### JOB ITEM
Give back, word for word, only the lines from the opening of the records through the one with "focal_mm: 6.8". Pictures stay out.

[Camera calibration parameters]
----
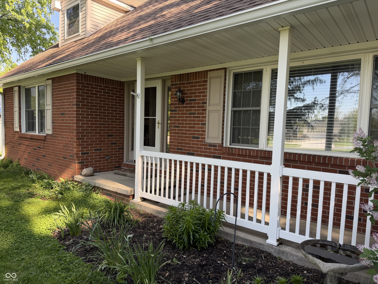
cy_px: 142
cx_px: 189
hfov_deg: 71.6
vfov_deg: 56.8
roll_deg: -1.7
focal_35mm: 24
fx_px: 262
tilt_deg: -2.5
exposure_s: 1/393
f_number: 1.78
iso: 80
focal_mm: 6.76
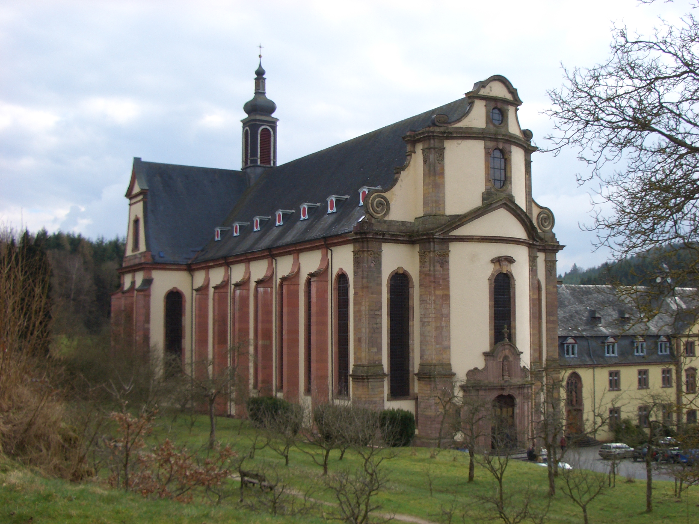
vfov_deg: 35.1
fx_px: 828
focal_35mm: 41
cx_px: 350
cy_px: 262
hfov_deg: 45.8
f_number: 4.6
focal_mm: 6.8
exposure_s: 1/200
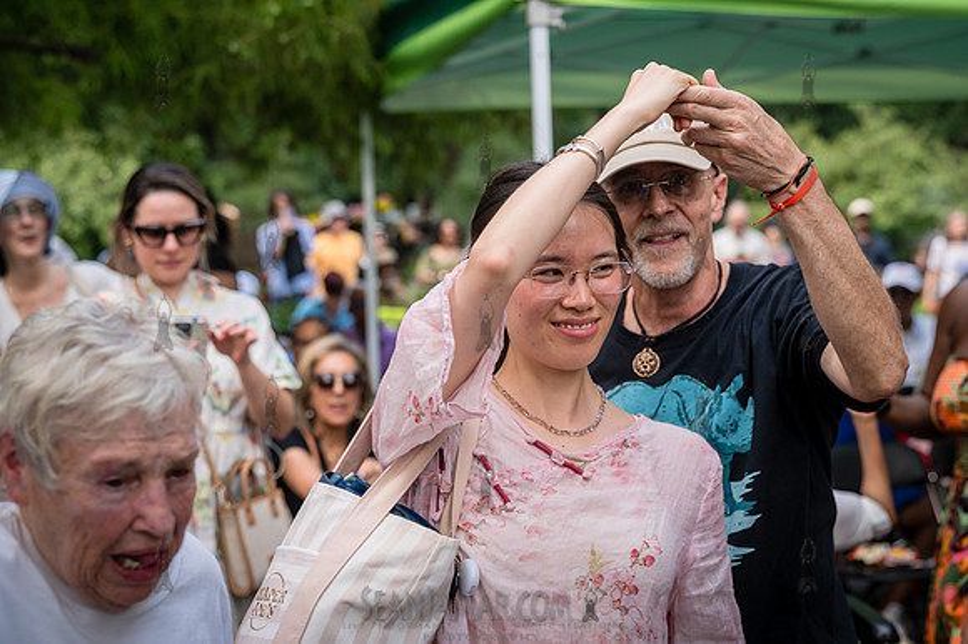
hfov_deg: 30.5
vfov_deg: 20.6
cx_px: 484
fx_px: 1774
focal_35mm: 66
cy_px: 322
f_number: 4
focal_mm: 66
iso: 640
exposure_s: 1/1000
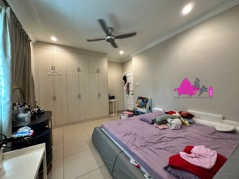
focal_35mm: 14
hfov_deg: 102.1
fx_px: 97
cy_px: 90
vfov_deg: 85.7
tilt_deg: -0.9
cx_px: 120
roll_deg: +2.0
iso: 250
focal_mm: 2.22
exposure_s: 1/100
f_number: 2.2
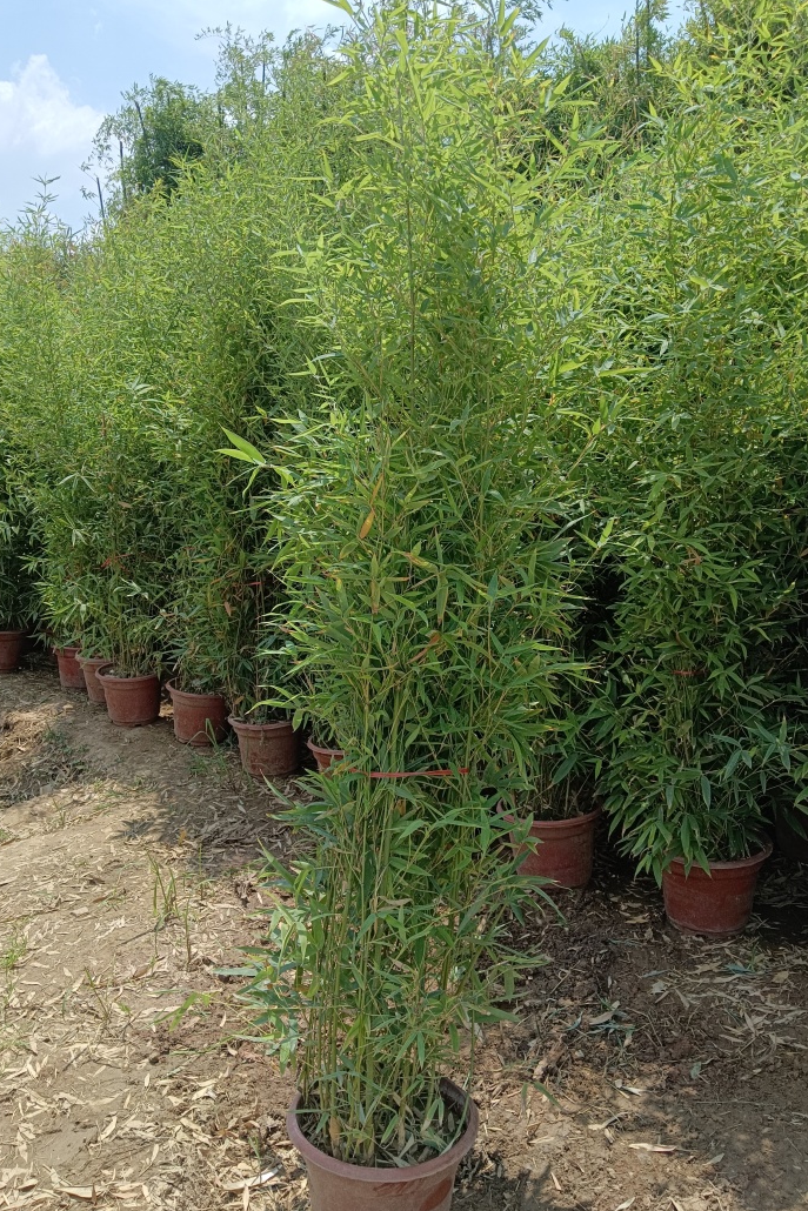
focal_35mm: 28
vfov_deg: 65.5
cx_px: 418
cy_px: 619
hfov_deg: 46.4
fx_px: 942
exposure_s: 1/749
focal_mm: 4.05
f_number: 1.8
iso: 102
----
### SOLUTION TO THIS PROBLEM
cy_px: 142
cx_px: 189
hfov_deg: 71.6
vfov_deg: 56.8
roll_deg: -1.7
focal_35mm: 24
fx_px: 262
tilt_deg: -2.5
exposure_s: 1/393
f_number: 1.78
iso: 80
focal_mm: 6.76
vfov_deg: 35.1
fx_px: 828
focal_35mm: 41
cx_px: 350
cy_px: 262
hfov_deg: 45.8
f_number: 4.6
focal_mm: 6.8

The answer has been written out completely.